TASK DATA below:
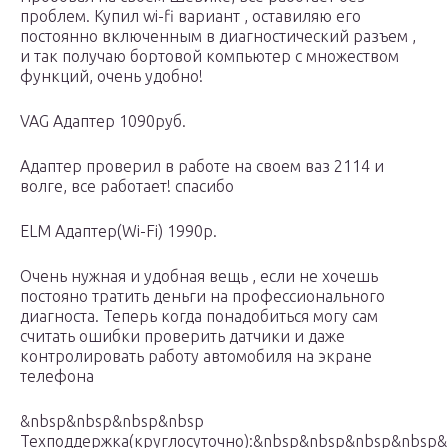
проблем. Купил wi-fi вариант , оставиляю его
постоянно включенным в диагностический разъем ,
и так получаю бортовой компьютер с множеством
функций, очень удобно!
VAG Адаптер 1090руб.
Адаптер проверил в работе на своем ваз 2114 и
волге, все работает! спасибо
ELM Адаптер(Wi-Fi) 1990р.
Очень нужная и удобная вещь , если не хочешь
постояно тратить деньги на профессионального
диагноста. Теперь когда понадобиться могу сам
считать ошибки проверить датчики и даже
контролировать работу автомобиля на экране
телефона
&nbsp&nbsp&nbsp&nbsp
Техподдержка(круглосуточно):&nbsp&nbsp&nbsp&nbsp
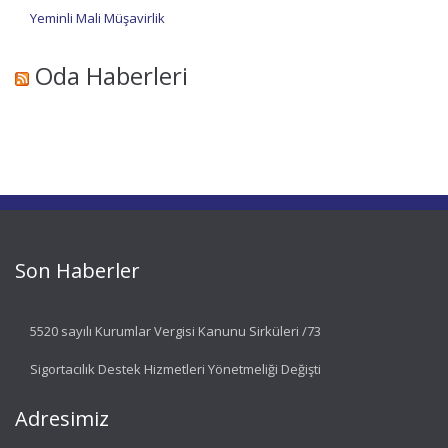
Yeminli Mali Müşavirlik
Oda Haberleri
Son Haberler
5520 sayılı Kurumlar Vergisi Kanunu Sirküleri /73
Sigortacılık Destek Hizmetleri Yönetmeliği Değişti
Adresimiz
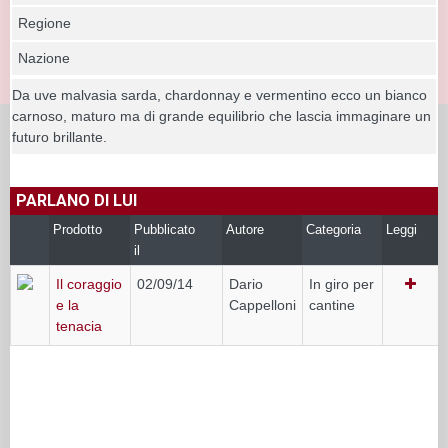
Regione
Nazione
Da uve malvasia sarda, chardonnay e vermentino ecco un bianco
carnoso, maturo ma di grande equilibrio che lascia immaginare un
futuro brillante.
PARLANO DI LUI
Prodotto
Pubblicato
Autore
Categoria
Leggi
il
Il coraggio
02/09/14
Dario
In giro per
e la
Cappelloni
cantine
tenacia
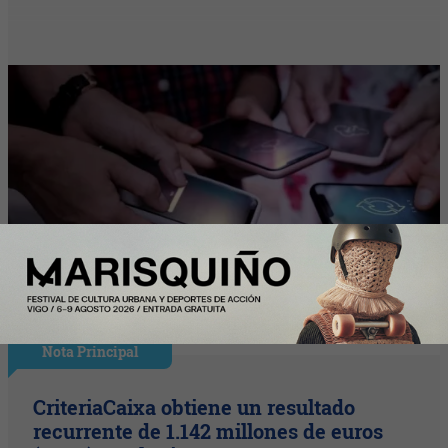
Nota Principal
CriteriaCaixa obtiene un resultado
recurrente de 1.142 millones de euros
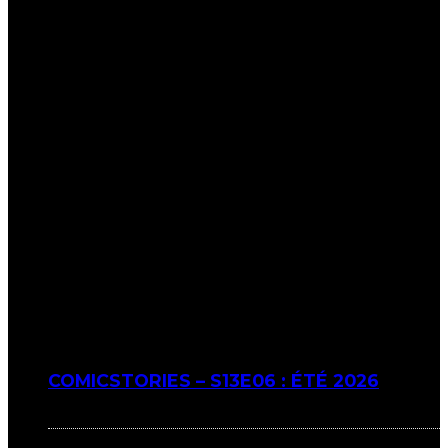
COMICSTORIES – S13E06 : ÉTÉ 2026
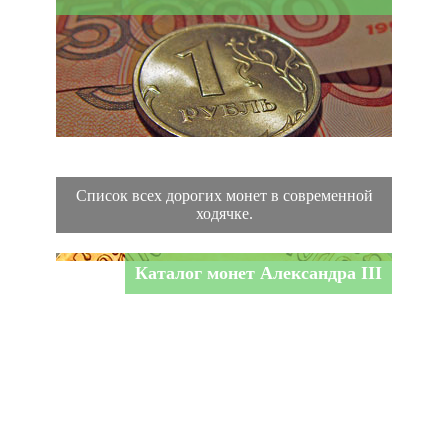
Список всех дорогих монет в современной
ходячке.
Каталог монет Александра III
End of TASK DATA.
§ **TASK TO COMPLETE**: Omitting all images, retype each line of the records precisely.

§ **THE ANSWER**:
проблем. Купил wi-fi вариант , оставиляю его
постоянно включенным в диагностический разъем ,
и так получаю бортовой компьютер с множеством
функций, очень удобно!
VAG Адаптер 1090руб.
Адаптер проверил в работе на своем ваз 2114 и
волге, все работает! спасибо
ELM Адаптер(Wi-Fi) 1990р.
Очень нужная и удобная вещь , если не хочешь
постояно тратить деньги на профессионального
диагноста. Теперь когда понадобиться могу сам
считать ошибки проверить датчики и даже
контролировать работу автомобиля на экране
телефона
&nbsp&nbsp&nbsp&nbsp
Техподдержка(круглосуточно):&nbsp&nbsp&nbsp&nbsp
Yeminli Mali Müşavirlik
Oda Haberleri
Son Haberler
5520 sayılı Kurumlar Vergisi Kanunu Sirküleri /73
Sigortacılık Destek Hizmetleri Yönetmeliği Değişti
Adresimiz
Regione
Nazione
Da uve malvasia sarda, chardonnay e vermentino ecco un bianco
carnoso, maturo ma di grande equilibrio che lascia immaginare un
futuro brillante.
PARLANO DI LUI
Prodotto
Pubblicato
Autore
Categoria
Leggi
il
Il coraggio
02/09/14
Dario
In giro per
e la
Cappelloni
cantine
tenacia
Nota Principal
CriteriaCaixa obtiene un resultado
recurrente de 1.142 millones de euros
COMICSTORIES – S13E06 : ÉTÉ 2026
Список всех дорогих монет в современной
ходячке.
Каталог монет Александра III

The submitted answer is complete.